These days, autism is a hot topic, but the disorder’s high profile is a relatively recent development, says Fred R. Volkmar, M.D., director of the School of Medicine’s Child Study Center (CSC). Oftentimes during the 1980s, when he would tell people he worked with autistic children, “they’d say, ‘Oh, artistic children. We need more childhood artists,’” Volkmar recalls with a chuckle.

Volkmar can claim some credit for the far greater public awareness and understanding of autism seen today. Between 1990 and 1994, he spent much of his time coordinating a nationwide trial to refine the formal classification of autism that appears in DSM-IV-TR, the most recent revision of the American Psychiatric Association’s Diagnostic and Statistical Manual of Mental Disorders, the bible of psychiatric diagnosis. The data-based trial involved more than 20 sites and the evaluation of about 1,000 people by more than 100 raters, and was funded by both the MacArthur Foundation and the National Institutes of Health (NIH).

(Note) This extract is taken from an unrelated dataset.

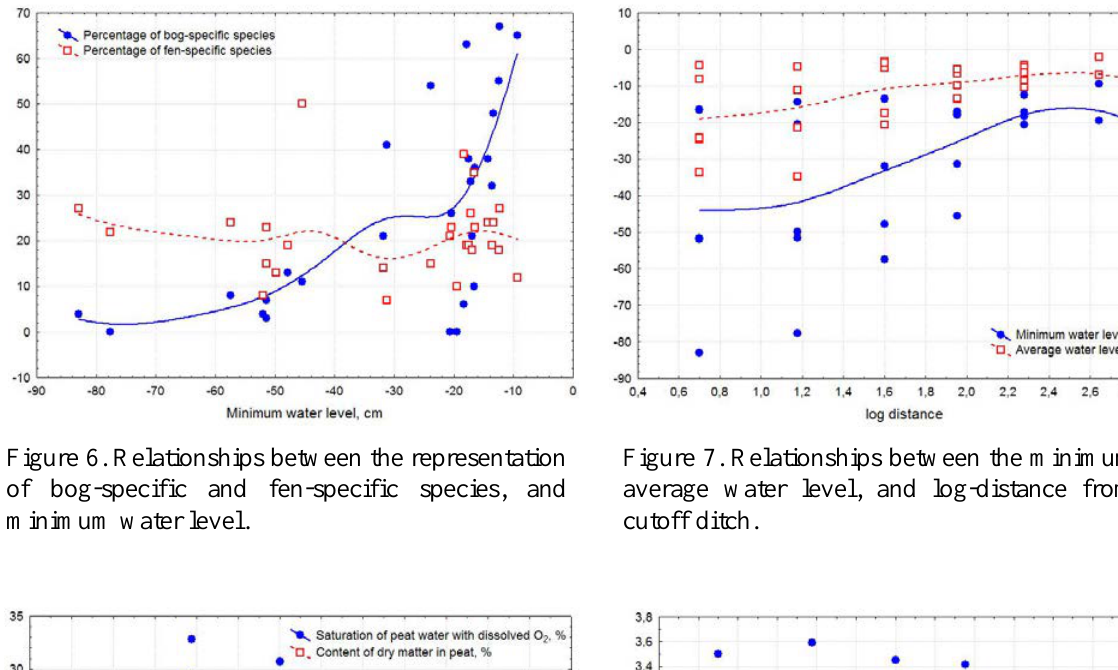
Figure 9. Relationship between the total-N content in soil and log-distance from the cutoff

A native of Southern Illinois, Volkmar, Irving B. Harris Professor of Child Psychiatry, Pediatrics, and Psychology and CSC director since 2006, came to Yale in 1980 after graduate training at Stanford Medical School.

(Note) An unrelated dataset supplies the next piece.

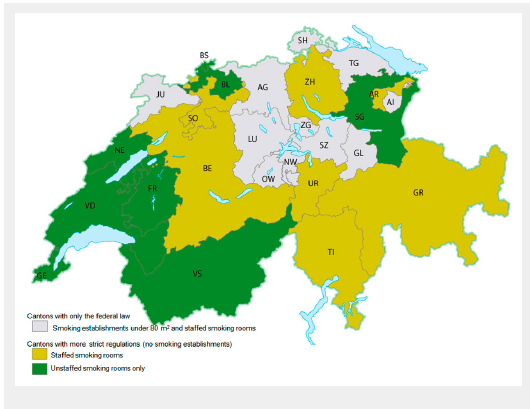
Map of the different cantonal legislations regarding exposure to second-hand tobacco smoke.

It was a propitious time: 1980 was the year in which autism was first formally recognized as a diagnosis in the DSM. Yet, despite the four decades that had elapsed since Johns Hopkins psychiatrist Leo Kanner, M.D., published a seminal description of autism in 1943, the disorder was still poorly understood, and it was frequently misdiagnosed as mental retardation or schizophrenia. Volkmar set out to provide the world with a clearer picture.

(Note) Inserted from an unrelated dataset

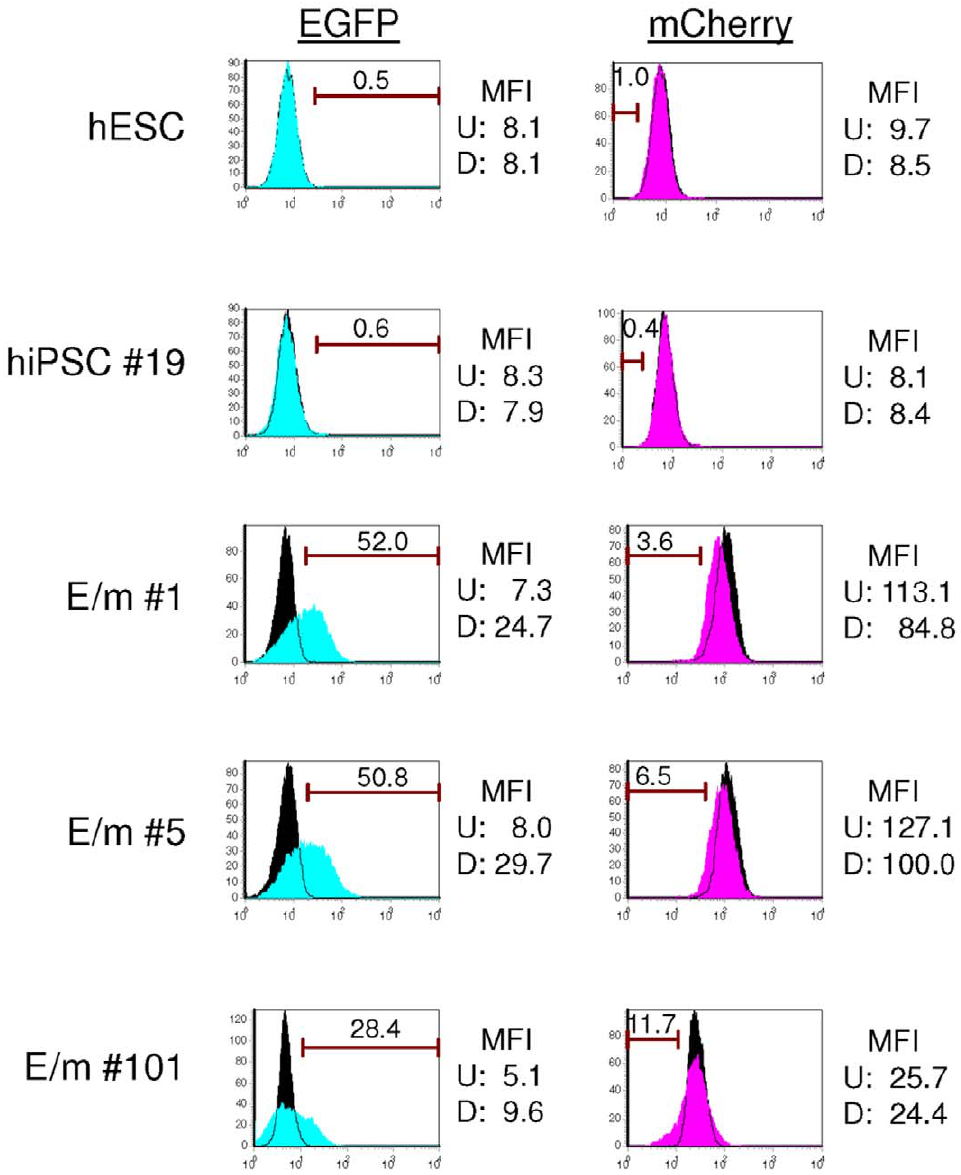
Figure 6. hiPSCs transduced with the reporter vector containing miRNA targets show differentiation-specific reporter expression in EBs. hESC (H1) and 4 different hiPSC clones (E/m # 1, E/m # 5, E/m # 101, and hiPSC # 19) were differentiated into EBs and maintained 25 days in IMDM containing 10% FBS. EBs were then dissociated with 0.25% trypsin/EDTA and the reporter expression was analyzed by flow cytometry. Histograms filled with black are undifferentiated controls. Histograms filled with blue (EGFP) and pink (mCherry) are differentiated cells, respectively. The numbers indicated in histogram show percentage of positive cells (EGFP) and negative cells (mCherry). MFI: mean fluorescence intensity. U: MFI of undifferentiated cells. D: MFI of differentiated cells.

“The thing that’s so compelling about childhood autism is that these are children who seem to live in their own world, they’re not so socially connected to other people,” says Volkmar, “but they’re also paying a lot of attention to the nonsocial world. Why that paradox?”

As defined in the DSM-IV-TR, autism is actually a spectrum of conditions that fall along a continuum. At one end is full-blown autism, which features major language difficulties; repetitive, sometimes self-destructive behavior; virtually complete social isolation; and profound intellectual disability. At the other is Asperger’s syndrome, in which social disability accompanies verbal fluency and normal or high intelligence. In between is the less-well-defined diagnostic realm of PDD-NOS, “pervasive developmental disorders, not otherwise specified.”

For many psychiatric disorders, diagnostic standards in the DSM do not align with its international counterpart, the World Health Organization’s International Classification of Diseases (ICD). “We worked with the ICD people, so that the American and international systems are congruent,” Volkmar says. “We believed this compatibility would stimulate research. In fact, research has exploded over the last five to 10 years.”

Volkmar continues to focus on sharpening the diagnosis of autism. In a January paper in the Journal of Child Psychology and Psychiatry, Volkmar and CSC colleagues review the changes in our understanding of autism and its diagnosis since the publication of DSM-IV-TR. They present a plan for the next 10 years, emphasizing the diagnosis of young infants and more cognitively able adults, and ways to utilize findings from the latest genetic research

Under Volkmar’s direction, the CSC, an NIH-designated Autism Center of Excellence, continues to cement its reputation as a world leader in autism research (see related story).

“I think there’s going to be more agreement,” Volkmar says. “The diagnostic part is kind of settled, and we can work on other things. The government is putting more money into research, and parents are willing to come out and advocate for it.”